Two notable passings.

     Gwen Ifill, Condolences were heard from around the globe at the death of PBS's pioneering correspondent and news anchor. Her level-headed determination to seek the truth will be missed.

     Ruth Gruber. She was an American foreign correspondent who became a part of US/world history when she was sent by the FDR administration to accompany 1,000 Holocaust survivors as they sailed from Europe to the US on the ship Henry Gibbons. That trip became the basis for Leon Uris's book Exodus, the fictional classic about the founding of Israel. As she began the trip, Ms. Gruber correctly foresaw that henceforth her life would be all about survivors and freedom. A few years later, she was the first female correspondent to travel to the Soviet Arctic and report on the Siberian Gulags, another story of human determination and survival.

Unity. The town of Kent, OH, home of Kent State University, certainly knows a thing or two about the effects of controversy.
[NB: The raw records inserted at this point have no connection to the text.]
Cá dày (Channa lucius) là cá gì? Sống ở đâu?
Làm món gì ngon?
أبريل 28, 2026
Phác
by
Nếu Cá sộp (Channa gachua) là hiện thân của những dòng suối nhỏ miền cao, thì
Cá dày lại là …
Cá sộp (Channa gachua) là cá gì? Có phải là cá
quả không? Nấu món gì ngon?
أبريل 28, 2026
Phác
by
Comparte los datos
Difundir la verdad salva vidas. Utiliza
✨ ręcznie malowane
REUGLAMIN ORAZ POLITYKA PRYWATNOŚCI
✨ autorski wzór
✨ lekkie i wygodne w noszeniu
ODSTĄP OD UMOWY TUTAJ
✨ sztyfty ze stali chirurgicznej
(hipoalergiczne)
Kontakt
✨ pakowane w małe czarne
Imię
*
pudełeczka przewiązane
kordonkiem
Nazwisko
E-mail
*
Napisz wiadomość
Before this season's opening game, a senior on the basketball team, Deon Edwin, proposed to his coach that each team member go into the stands and invite a fan of a different race to join him on the floor for the singing of the national anthem. A school spokesman said, "It was cool because I don’t think anyone in the crowd knew what was going on. None of the fans knew about it beforehand.” Kudos for Deon and the team.
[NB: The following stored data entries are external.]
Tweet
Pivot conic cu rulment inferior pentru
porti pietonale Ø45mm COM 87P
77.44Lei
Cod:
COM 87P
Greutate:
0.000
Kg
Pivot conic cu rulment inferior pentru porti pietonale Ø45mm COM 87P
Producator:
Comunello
Reliable media? Columnist Kathleen Parker worries about a public which seems to increasingly distrust usual news sources. It is a new world, one with thousands of media sources, far right to far left, well informed to clueless, real to fake. She writes, "[D]istrust of legitimate journalism is no joking matter. What happens to democracy when an uninformed, misinformed or disinformed populace tries to make sound decisions? The simple and terrible answer is, democracy fails."
     She might have also mentioned that Americans generally have little ability or inclination to look at their world and then critically "read between the lines. During the Cold War, it was often noted that over the years Soviet citizens in the now defunct USSR had learned to "read between Prava's lines," to discern what was and was very probably not true. Incidentally, Russians wryly appreciated that pravda is Russian for truth.

Puritan myths. It is that time of the year and in a Washington Post op-ed, Lori Stokes writes of the five myths about the Puritans. That they....
  1. Established a theocracy
  2. Had a special hatred of American Indians
  3. Hated sex
  4. Came to America to establish religious freedom
  5. Were relentless witch hunters
To learn more about Ms. Stokes' research, follow the link.

Alexander Hamilton. Consider how AH might have viewed the brouhaha that has ensured after this past Friday evening's performance.

The Democratic Party’s alienation from the rest of America was on full display at the Richard Rodgers Theatre on Friday night. And the left seems completely oblivious to how ridiculous it looks to the rest of the United States....People in the American heartland see all this, and they shake their heads in disgust. Today’s Democrats have become a party of coastal elites completely disconnected from the rest of America. Doubt it? Take a look at a county-by-county map of the 2016 presidential election...As a result [of the election], Republicans now control the House, the Senate, the White House, and (after President Trump picks a new justice to replace Antonin Scalia) there will be a restored conservative majority on the Supreme Court.

Thank you for reading. Have a very Happy Thanksgiving.